ISLAMABAD, Jan 20: The Supreme Court of Pakistan on Friday reserved its judgment on a question whether Section 2A of the Service Tribunal Act 1973 is against Article 212 (administrative courts and tribunals) of the Constitution and whether employees of corporations are entitled to appeal to the Federal Service Tribunal under this section.

The nine-judge bench was headed by Chief Justice Iftikhar Mohammad Chaudhry.

Attorney General of Pakistan Makhdoom Ali Khan, senior counsel Abdul Hafiz Pirzada, Mohammad Akram Sheikh, Khalid Anwar, Wasim Sajjad, President Supreme Court Bar Association Malik Mohammad Qayyum, Syed Iftikhar Gillani, Abdul Mujeeb Pirzada, Dr Babar Awan and Hafiz S. A. Rehman appeared on behalf of some 2,563 petitioners who have raised the law point and sought the court’s verdict.

Majority of the appellants, mainly from Sindh and Balochistan, belong to the ministries of Petroleum and Natural Resources and Defence, Sui Southern Gas Company, National Bank of Pakistan, Pakistan International Airlines Corporation, State Bank of Pakistan, State Life Insurance, United Bank Limited, Pakistan Telecommunication Company Limited, Pakistan Air Force Colleges etc.

On Friday, senior Advocate Mohammad Akram Sheikh argued that employees of public sector corporations could not be treated as private individuals because these corporations were instruments of the state.

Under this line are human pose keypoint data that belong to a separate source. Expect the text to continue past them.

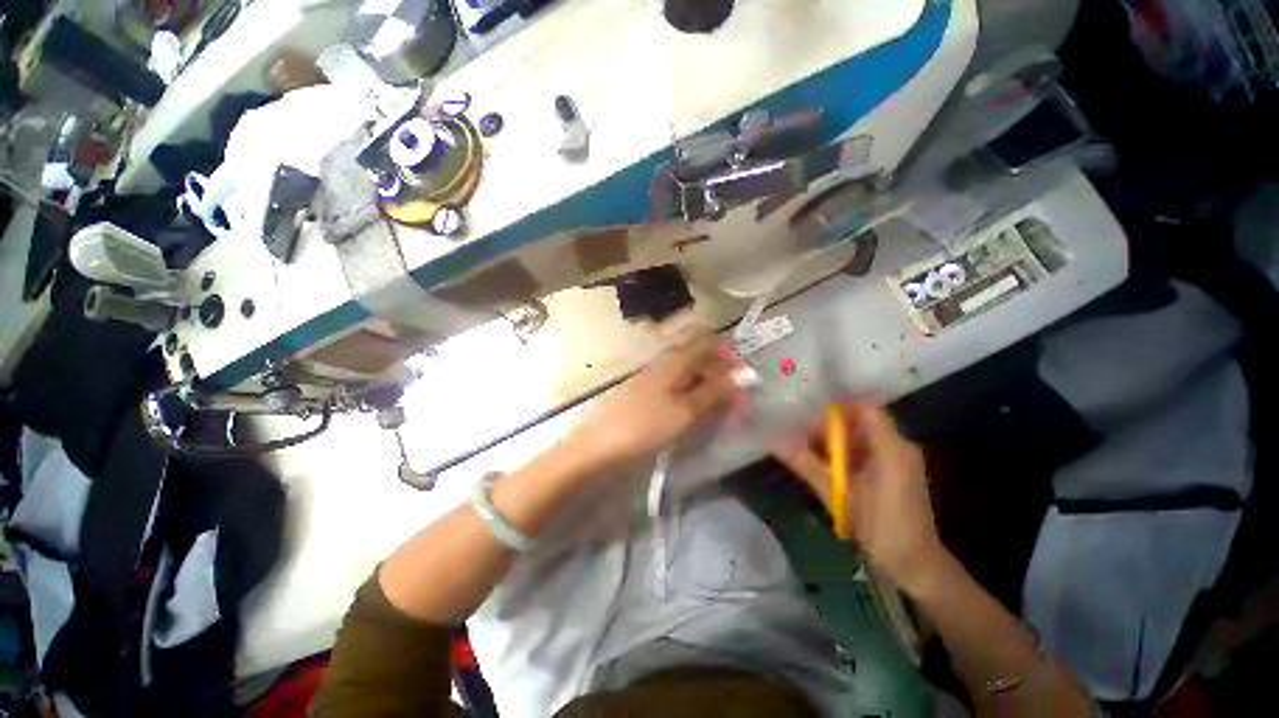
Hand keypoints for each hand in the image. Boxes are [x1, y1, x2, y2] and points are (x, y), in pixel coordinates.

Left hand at [567, 335, 742, 472]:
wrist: (600, 445)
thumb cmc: (645, 425)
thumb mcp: (685, 410)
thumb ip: (714, 391)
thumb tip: (744, 374)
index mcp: (674, 360)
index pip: (705, 341)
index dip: (727, 352)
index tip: (743, 374)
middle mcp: (663, 362)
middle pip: (697, 356)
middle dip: (719, 371)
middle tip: (735, 397)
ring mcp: (652, 377)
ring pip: (686, 372)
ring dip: (706, 384)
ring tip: (720, 406)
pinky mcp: (645, 393)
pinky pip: (675, 385)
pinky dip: (691, 394)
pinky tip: (694, 410)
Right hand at [772, 402, 947, 589]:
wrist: (917, 565)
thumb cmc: (881, 529)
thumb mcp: (839, 495)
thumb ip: (807, 465)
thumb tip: (776, 443)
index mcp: (891, 448)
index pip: (863, 409)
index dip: (834, 408)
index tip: (806, 412)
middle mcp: (898, 446)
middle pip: (859, 421)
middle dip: (828, 426)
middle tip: (798, 433)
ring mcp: (898, 459)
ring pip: (860, 436)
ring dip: (834, 441)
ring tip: (804, 446)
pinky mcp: (894, 472)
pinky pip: (865, 451)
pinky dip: (844, 453)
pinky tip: (824, 463)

During five days of hearing no lawyer said there was any constitutional defect in Section 2A; instead they pointed out certain practical difficulties.

The counsel submitted that the executive authority of the federation was co-extensive with its legislative authority in terms of Article 97 of the Constitution and if the federation, despite having legislative competence, decided not to make laws for appointment and terms and conditions of service of employees of state corporations, there was no impediment in its way to do so. He pleaded that such exercise of authority would not exclude such employees of state corporations from the ambit of the ‘Service of Pakistan’.

He said that any interpretation which might jeopardize earlier judgments of the apex court would lead to certain ‘misperceptions’, which the court should guard against.

Mr Sheikh said that fundamental rights required an effective forum for their enforcement and without such effective forum there was no concept of any fundamental right.

Referring to the parliamentary debate on Section 2A before its insertion in the law, he said that the objective of the legislation had clearly been spelt out in which the principle of master and servant had been done away with.

This principle, he said, had been a relic of colonial past and was buried at the time of the golden jubilee celebrations of Pakistan in 1997.

The counsel beseeched the court not to render any judgment bringing back the horrors of the draconian concept of master and servant.

He referred to an order of the Indian Supreme Court by which the Indian government was directed to nationalize ‘Rohtas Industries’ so that 10,000 workers earning their livelihood did not starve. Mr Shaikh said that as a law officer of this court he expected a benevolent judgment in favour of the salaried class.

Fundamental rights and privileges of those who depended on their salary for their livelihood could not be scarified at the alter of privatization or for convenience of the executives of state-owned corporations, he added.

Earlier, Advocate Dr Babar Awan submitted that Section 2A had been framed within the ambit of Article 212 through an act of parliament.

He pleaded that large commercial organizations and multi-nationals were lobbying for striking down Section 2A of the act and if this section was declared unconstitutional, it would deprive the workers of state-owned corporations of their rights and would advance interests of large companies.